X
Finance

Polycom cuts outlook, plots a fix

Unified communications installations are becoming longer deployments. Polycom has to adjust.
Written by Larry Dignan, Contributor

After a disappointing first quarter, Polycom moved to cut its second quarter outlook too. However, CEO Andy Miller said the company is working on plans to return to growth.

The unified communications (UC) company reported first quarter earnings of $15 million, or 8 cents a share, on revenue of $367 million. Non-GAAP earnings were 22 cents a share. Those results were in line with Polycom's preannouncement.

zdnet-polycom-realpresence-iphone-4s.jpg
However, the outlook for the second quarter was also light. Polycom projected second quarter non-GAAP earnings of 20 cents a share to 22 cents a share with revenue between $367 million to $377 million. Wall Street was expecting second quarter earnings of 25 cents a share on revenue of $387.3 million.

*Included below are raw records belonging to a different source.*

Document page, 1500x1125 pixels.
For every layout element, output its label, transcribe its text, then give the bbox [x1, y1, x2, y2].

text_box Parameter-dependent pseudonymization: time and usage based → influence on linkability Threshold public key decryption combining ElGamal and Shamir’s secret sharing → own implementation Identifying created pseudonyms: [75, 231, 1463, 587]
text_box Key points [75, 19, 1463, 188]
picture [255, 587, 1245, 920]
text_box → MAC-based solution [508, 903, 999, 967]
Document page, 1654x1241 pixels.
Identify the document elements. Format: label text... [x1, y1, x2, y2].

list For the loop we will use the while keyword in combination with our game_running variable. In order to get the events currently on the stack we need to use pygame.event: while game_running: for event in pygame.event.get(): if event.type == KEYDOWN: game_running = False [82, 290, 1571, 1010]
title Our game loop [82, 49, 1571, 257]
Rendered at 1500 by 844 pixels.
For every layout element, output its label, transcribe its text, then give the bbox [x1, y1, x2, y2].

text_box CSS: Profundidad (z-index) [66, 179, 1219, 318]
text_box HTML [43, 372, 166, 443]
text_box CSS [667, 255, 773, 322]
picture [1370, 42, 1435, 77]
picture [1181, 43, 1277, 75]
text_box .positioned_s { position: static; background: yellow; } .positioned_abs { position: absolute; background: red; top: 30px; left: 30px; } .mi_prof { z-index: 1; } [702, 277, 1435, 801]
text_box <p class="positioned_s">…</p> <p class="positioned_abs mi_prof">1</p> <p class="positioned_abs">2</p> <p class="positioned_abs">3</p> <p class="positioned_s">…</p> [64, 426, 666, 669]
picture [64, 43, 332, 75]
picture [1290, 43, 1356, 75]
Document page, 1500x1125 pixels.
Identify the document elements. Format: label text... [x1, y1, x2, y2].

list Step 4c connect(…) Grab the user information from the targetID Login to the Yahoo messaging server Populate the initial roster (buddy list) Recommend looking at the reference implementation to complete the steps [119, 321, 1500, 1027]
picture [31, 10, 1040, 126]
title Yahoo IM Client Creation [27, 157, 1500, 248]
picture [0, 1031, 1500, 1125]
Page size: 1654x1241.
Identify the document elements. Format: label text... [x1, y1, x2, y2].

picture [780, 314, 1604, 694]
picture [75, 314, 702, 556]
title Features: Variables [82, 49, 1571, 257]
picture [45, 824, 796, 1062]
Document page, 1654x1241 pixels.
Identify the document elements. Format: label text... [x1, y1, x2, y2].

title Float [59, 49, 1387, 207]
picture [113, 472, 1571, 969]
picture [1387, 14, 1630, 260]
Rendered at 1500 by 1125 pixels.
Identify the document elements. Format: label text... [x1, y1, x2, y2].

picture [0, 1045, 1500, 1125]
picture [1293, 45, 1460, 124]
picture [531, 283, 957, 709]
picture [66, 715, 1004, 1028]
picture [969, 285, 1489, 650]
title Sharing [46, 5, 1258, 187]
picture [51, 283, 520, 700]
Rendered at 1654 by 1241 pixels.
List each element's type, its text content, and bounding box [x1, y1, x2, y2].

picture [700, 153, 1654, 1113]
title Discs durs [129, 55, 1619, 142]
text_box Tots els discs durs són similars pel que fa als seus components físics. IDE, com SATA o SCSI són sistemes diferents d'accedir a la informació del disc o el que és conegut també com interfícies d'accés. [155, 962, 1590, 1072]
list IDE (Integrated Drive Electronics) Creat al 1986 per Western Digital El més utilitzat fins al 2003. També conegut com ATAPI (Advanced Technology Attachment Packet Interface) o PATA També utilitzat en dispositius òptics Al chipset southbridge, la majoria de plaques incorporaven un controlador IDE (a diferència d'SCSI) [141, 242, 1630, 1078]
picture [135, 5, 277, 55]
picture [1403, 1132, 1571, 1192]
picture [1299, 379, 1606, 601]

On a conference call, Miller outlined what went wrong. He said that government spending in China, Australia, India and the U.S. all slowed. In addition, Polycom said that sales of endpoint products are slowing in favor of so-called "solution selling." As a result, Polycom has to revamp its salesforce.

Miller said:

We saw customers pause to consider more UC centric strategies, versus point product for endpoint only deployments. We believe this transition has many positive benefits for our company over the longer term but clearly created softness in Q1.

He added:

Individual transactions are becoming multi-phase rollouts over time. Standalone sales opportunities become larger when they our partner enabled. And importantly, you see solutions and specifically video are moving beyond a traditional cost savings mechanism to a business process acceleration opportunity.

Polycom's fix-it plan now looks like this:

  1. Focus on big Global 1000 accounts in sales.
  2. Rev up vertical market focus and lead generation.
  3. Deploy UC into more services outfits.
  4. Tighten up Polycom's partnership with Microsoft on Lync.
  5. Roll out new products for cloud delivery, focus on open standards and be cross platform.